Task:
Every line of the following records that includes "documentclass" should be copied.

Dataset content:
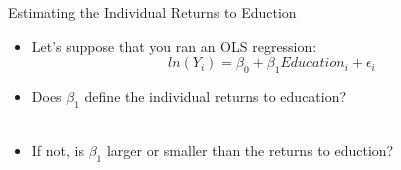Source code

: \documentclass{beamer}
\begin{document}
\begin{frame}[<+->]{Estimating the Individual Returns to Eduction}
\begin{itemize}
\item Let's suppose that you ran an OLS regression:
	\begin{equation}
	ln(Y_i) = \beta_0 + \beta_1 Education_i + \epsilon_i
	\end{equation}
\item Does $\beta_1$ define the individual returns to education? \\~\\
\item If not, is $\beta_1$ larger or smaller than the returns to eduction?
\end{itemize}
\end{frame}
\end{document}
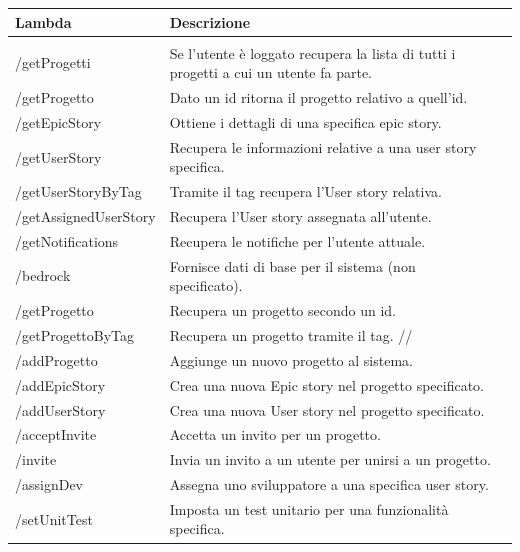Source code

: \documentclass{article}
\begin{document}
\begin{center}
\begin{tabular}{|P{7cm}| P{10cm}|}
\hline
{}
Lambda & Descrizione \\
\hline
{}
 \\
\hline
{}
/getProgetti & Se l'utente è loggato recupera la lista di tutti i progetti a cui un utente fa parte. \\
\hline
{}
/getProgetto & Dato un id ritorna il progetto relativo a quell'id. \\
\hline
{}
/getEpicStory & Ottiene i dettagli di una specifica epic story. \\
\hline
{}
/getUserStory & Recupera le informazioni relative a una user story specifica. \\
\hline
{}
/getUserStoryByTag & Tramite il tag recupera l'User story relativa. \\
\hline
{}
/getAssignedUserStory & Recupera l'User story assegnata all'utente. \\
\hline
{}
/getNotifications & Recupera le notifiche per l'utente attuale. \\
\hline
{}
/bedrock & Fornisce dati di base per il sistema (non specificato). \\
\hline
{}
/getProgetto & Recupera un progetto secondo un id. \\
\hline
{}
/getProgettoByTag & Recupera un progetto tramite il tag. //
\hline
{} \\
\hline
{}
/addProgetto & Aggiunge un nuovo progetto al sistema. \\
\hline
{}
/addEpicStory & Crea una nuova Epic story nel progetto specificato. \\
\hline
{}
/addUserStory & Crea una nuova User story nel progetto specificato. \\
\hline
{}
/acceptInvite & Accetta un invito per un progetto. \\
\hline
{}
/invite & Invia un invito a un utente per unirsi a un progetto. \\
\hline
{}
/assignDev & Assegna uno sviluppatore a una specifica user story. \\
\hline
{}
/setUnitTest & Imposta un test unitario per una funzionalità specifica. \\

\end{tabular}
\end{center}
\end{document}

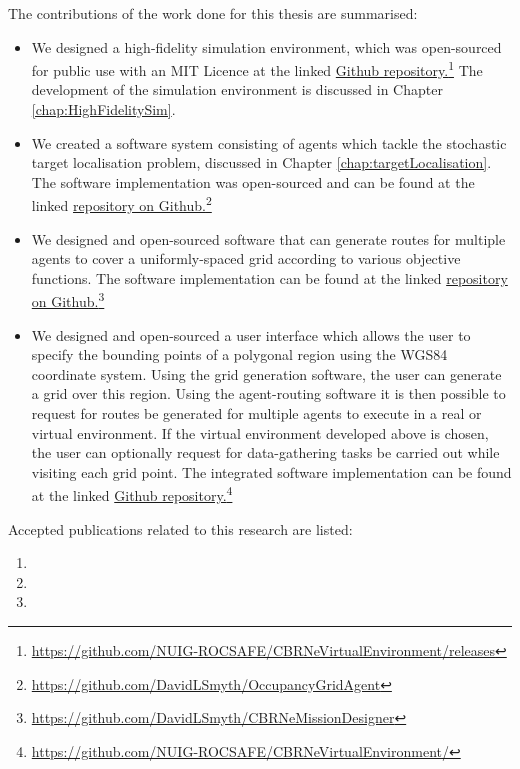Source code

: The contributions of the work done for this thesis are summarised:
\begin{itemize}
    \item We designed a high-fidelity simulation environment, which was open-sourced for public use with an MIT Licence at the linked \href{https://github.com/NUIG-ROCSAFE/CBRNeVirtualEnvironment/releases}{Github repository.}\footnote{\href {https://github.com/NUIG-ROCSAFE/CBRNeVirtualEnvironment/releases}{https://github.com/NUIG-ROCSAFE/CBRNeVirtualEnvironment/releases}} The development of the simulation environment is discussed in Chapter \ref{chap:HighFidelitySim}.
    \item We created a software system consisting of agents which tackle the stochastic target localisation problem, discussed in Chapter \ref{chap:targetLocalisation}. The software implementation was open-sourced and can be found at the linked 
    \href{https://github.com/DavidLSmyth/OccupancyGridAgent}{repository on Github.}\footnote{\href {https://github.com/DavidLSmyth/OccupancyGridAgent}{https://github.com/DavidLSmyth/OccupancyGridAgent}} 
    \item We designed and open-sourced software that can generate routes for multiple agents to cover a uniformly-spaced grid according to various objective functions. The software implementation can be found at the linked 
    \href{https://github.com/DavidLSmyth/CBRNeMissionDesigner}{repository on Github.}\footnote{\href {https://github.com/DavidLSmyth/CBRNeMissionDesigner}{https://github.com/DavidLSmyth/CBRNeMissionDesigner}}
    \item We designed and open-sourced a user interface which allows the user to specify the bounding points of a polygonal region using the WGS84 coordinate system. Using the grid generation  software, the user can generate a grid over this region. Using the agent-routing software it is then possible to request for routes be generated for multiple agents to execute in a real or virtual environment. If the virtual environment developed above is chosen, the user can optionally request for data-gathering tasks be carried out while visiting each grid point. The integrated software implementation can be found at the linked \href{https://github.com/NUIG-ROCSAFE/CBRNeVirtualEnvironment/}{Github repository.}\footnote{\href {https://github.com/NUIG-ROCSAFE/CBRNeVirtualEnvironment/}{https://github.com/NUIG-ROCSAFE/CBRNeVirtualEnvironment/}}
\end{itemize}

Accepted publications related to this research are listed:
\begin{enumerate}
    \item {}
    \item {}
    \item {}

\end{enumerate}
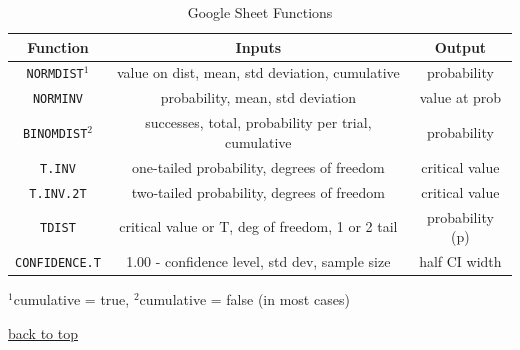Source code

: \documentclass[12pt]{article}
\numberwithin{equation}{section}
\begin{document}
\begin{table}[!ht]
    \centering
    \footnotesize
    \begin{tabular}{c|c c}
        Function                &   Inputs  &   Output \\ \hline
        \verb|NORMDIST|$^1$     &   value on dist, mean, std deviation, cumulative  & probability   \\
        \verb|NORMINV|          &   probability, mean, std deviation            &   value at prob \\
        \verb|BINOMDIST|$^2$    &   successes, total, probability per trial, cumulative   &   probability \\
        \verb|T.INV|            &   one-tailed probability, degrees of freedom  &   critical value \\
        \verb|T.INV.2T|         &   two-tailed probability, degrees of freedom  &   critical value \\
        \verb|TDIST|            &   critical value or T, deg of freedom, 1 or 2 tail    &  probability (p) \\
        \verb|CONFIDENCE.T|     &   1.00 - confidence level, std dev, sample size    &   half CI width \\
    \end{tabular}
    \label{tab:sheet_functions}
    \caption{Google Sheet Functions}
\end{table}
\footnotesize{$^1$cumulative = true, $^2$cumulative = false (in most cases)}


\normalsize
\begin{flushright} \hyperref[sec:top]{back to top} \end{flushright}
\end{document}
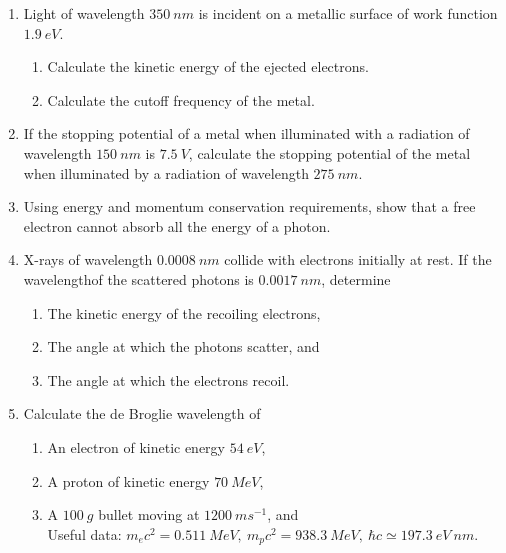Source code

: \documentclass[fleqn]{article}
\begin{document}
  \begin{enumerate}
    \item Light of wavelength $350 ~ nm$ is incident on a metallic surface of work function $1.9 ~ eV$.
    \begin{enumerate}
      \item Calculate the kinetic  energy of the ejected electrons. 
      \item Calculate the cutoff frequency of the metal.
    \end{enumerate}

    \item If the stopping potential of a metal when illuminated with a radiation of wavelength $150 ~ nm$ is $7.5 ~ V$, 
    calculate the stopping potential of the metal when illuminated by a radiation of wavelength $275 ~ nm$.


    \item Using energy and momentum conservation requirements, show that a free electron cannot absorb all the energy of a photon.

    \item X-rays of wavelength $0.0008 ~ nm$ collide with electrons initially at rest. If the wavelengthof the scattered photons is 
    $0.0017 ~ nm$, determine
      \begin{enumerate}
        \item The kinetic energy of the recoiling electrons,
        \item The angle at which the photons scatter, and
        \item The angle at which the electrons recoil. 
      \end{enumerate}

    \item Calculate the de Broglie wavelength of
      \begin{enumerate}
        \item An electron of kinetic energy $54 ~ eV$, 
        \item A proton of kinetic energy $70 ~ MeV$, 
        \item A $100 ~ g$ bullet moving at $1200 ~ ms^{-1}$, and \\

        Useful data: $m_ec^2=0.511 ~ MeV, ~ m_pc^2=938.3 ~ MeV, ~ \hbar c \simeq 197.3 ~ eV ~ nm$.
      \end{enumerate}

  \end{enumerate}
\end{document}
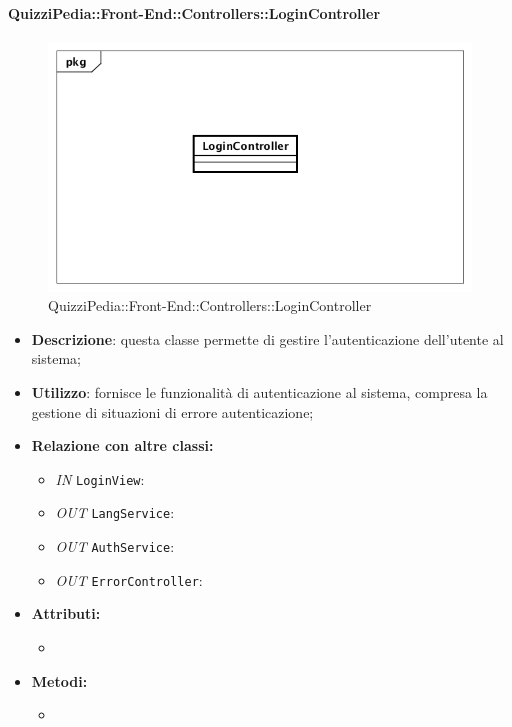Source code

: \paragraph{QuizziPedia::Front-End::Controllers::LoginController}
\begin{figure}
	\centering
	\includegraphics[scale=0.45]{UML/Classi/Front-End/QuizziPedia_Front-end_Controller_LoginController.png}
	\caption{QuizziPedia::Front-End::Controllers::LoginController}
\end{figure}
\begin{itemize}
	\item \textbf{Descrizione}: questa classe permette di gestire l'autenticazione dell'utente al sistema; 
	\item \textbf{Utilizzo}: fornisce le funzionalità di autenticazione al sistema, compresa la gestione di situazioni di errore autenticazione;
	\item \textbf{Relazione con altre classi:}
	\begin{itemize}
		\item \textit{IN} \texttt{LoginView}:  
		\item \textit{OUT} \texttt{LangService}:
		\item \textit{OUT} \texttt{AuthService}:
		\item \textit{OUT} \texttt{ErrorController}: 

	\end{itemize}
	\item \textbf{Attributi:}
	\begin{itemize}
		\item 
	\end{itemize}
	\item \textbf{Metodi:}
	\begin{itemize}
		\item 
	\end{itemize}
\end{itemize}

Result of this task:
: \documentclass{beamer}
: \documentclass{article}
: \documentclass[12pt]{article}
: \documentclass[fleqn]{article}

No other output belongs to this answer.